Retype every one of the records below word for word, leaving out the pictures.

(Stored records)
****************
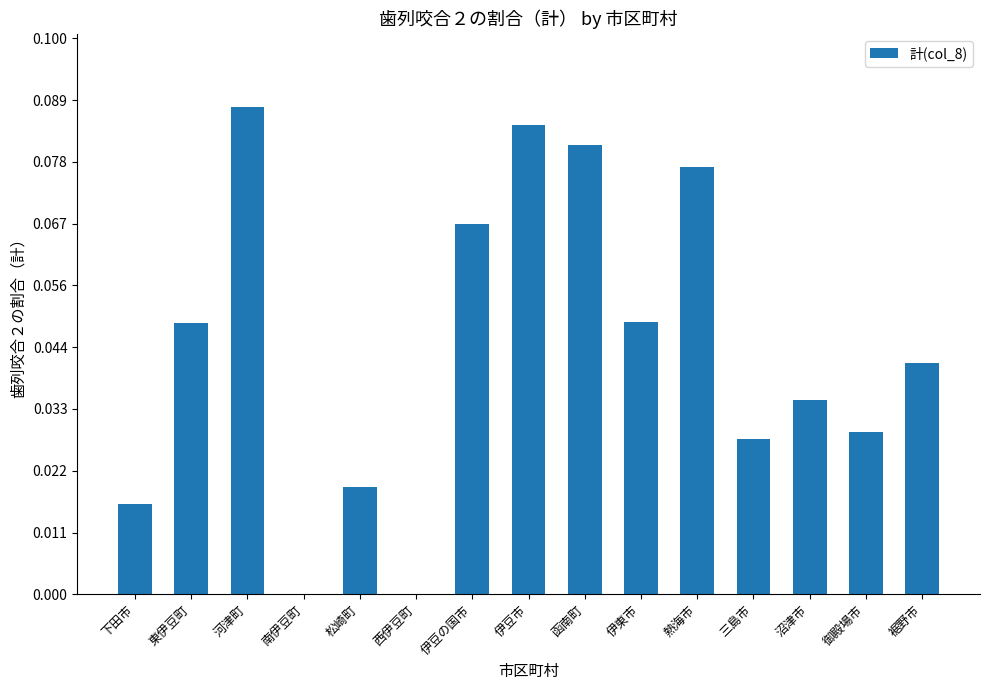

How many series are shown in this chart?

1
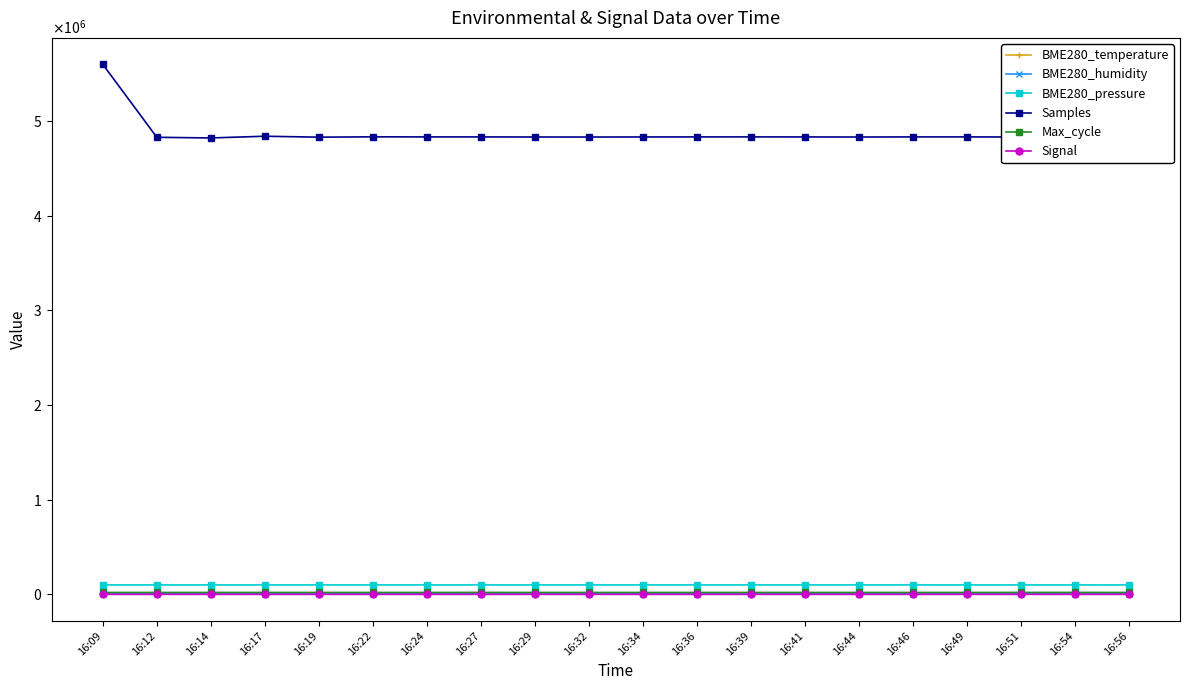

Where does the BME280_pressure series first go above 99521?

16:09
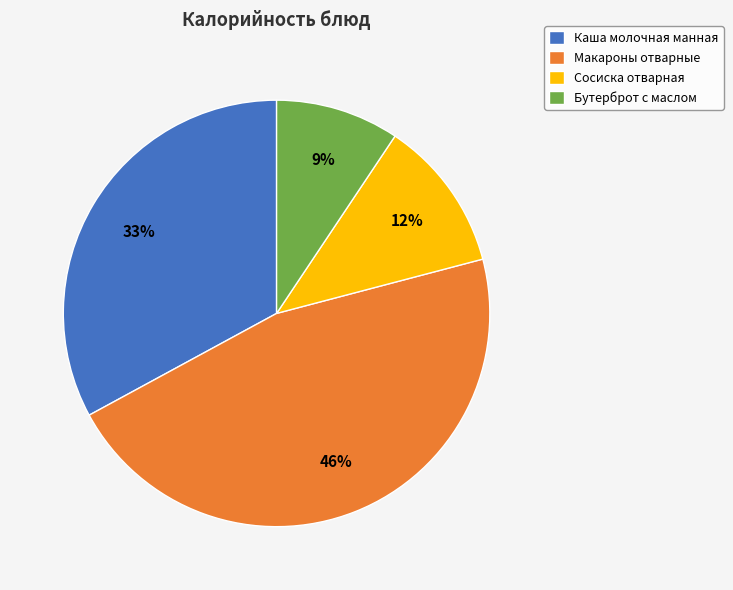

Does Сосиска отварная represent more than half of the total?

No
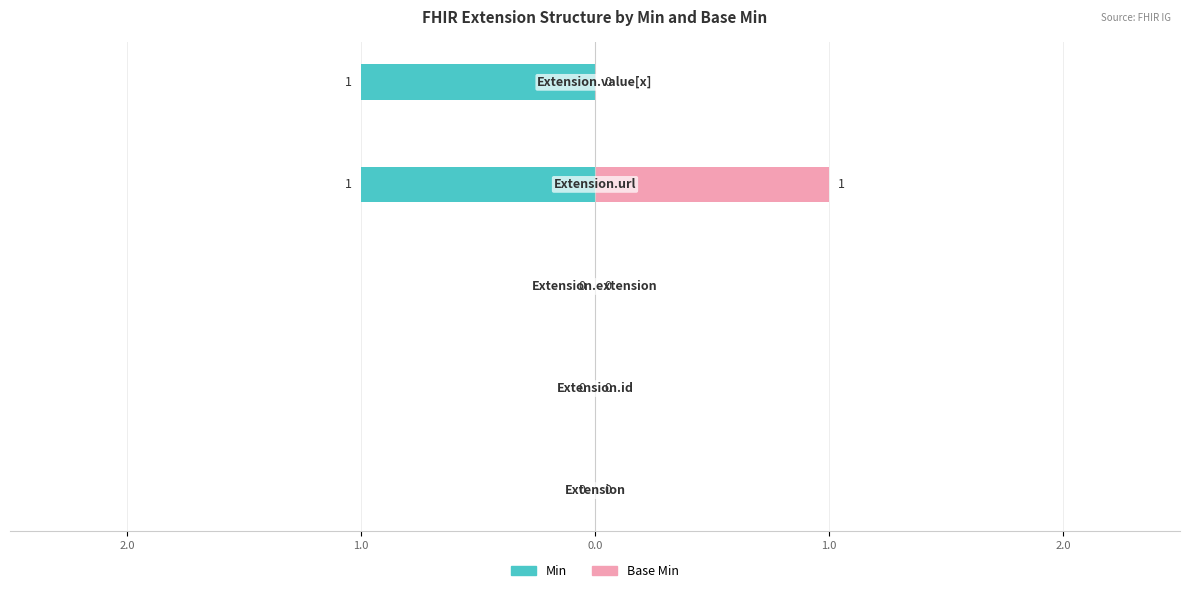

Count the Min values in the range -1 to 0.

5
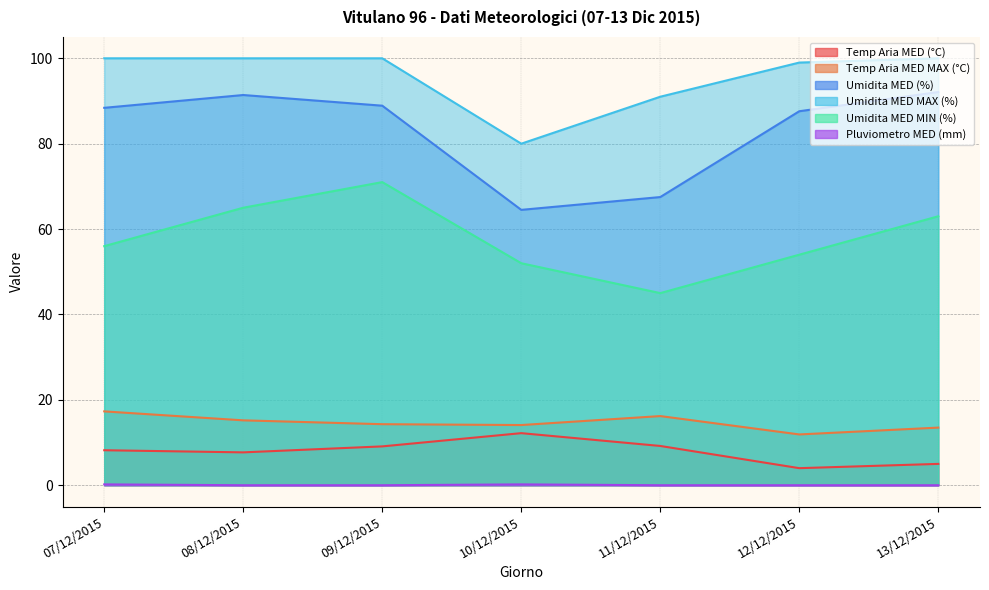

How many lines are shown in the chart?

6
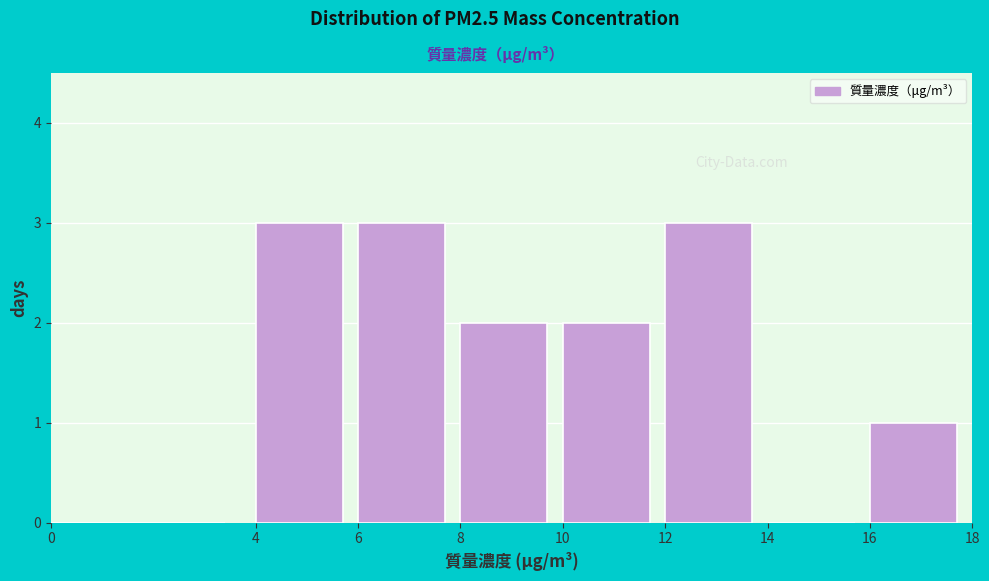

Reading left to right, list every bar in this chart as the range it spans on the x-axis followed by its height. The values are not printed on the chart, so give them approximately, as read against the axis.

0 to 4: 0
4 to 6: 3
6 to 8: 3
8 to 10: 2
10 to 12: 2
12 to 14: 3
14 to 16: 0
16 to 18: 1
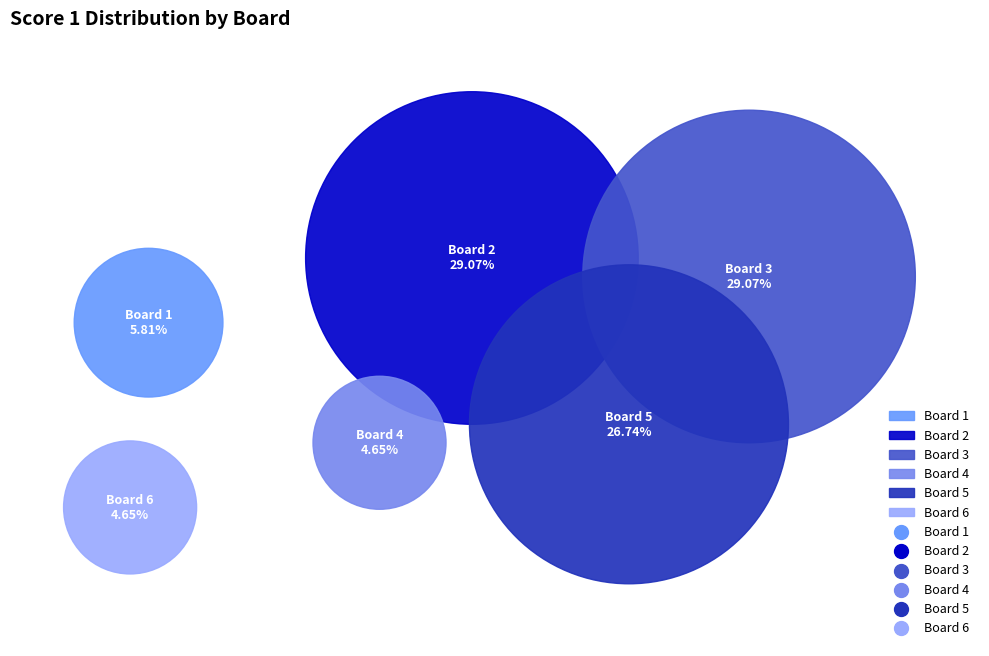

Is it true that Board 3 is 39% of the pie?

False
****************
# [Exercise solution]
How many series are shown in this chart?

1

Where does the BME280_pressure series first go above 99521?

16:09

Does Сосиска отварная represent more than half of the total?

No

Count the Min values in the range -1 to 0.

5

How many lines are shown in the chart?

6

Reading left to right, list every bar in this chart as the range it spans on the x-axis followed by its height. The values are not printed on the chart, so give them approximately, as read against the axis.

0 to 4: 0
4 to 6: 3
6 to 8: 3
8 to 10: 2
10 to 12: 2
12 to 14: 3
14 to 16: 0
16 to 18: 1

Is it true that Board 3 is 39% of the pie?

False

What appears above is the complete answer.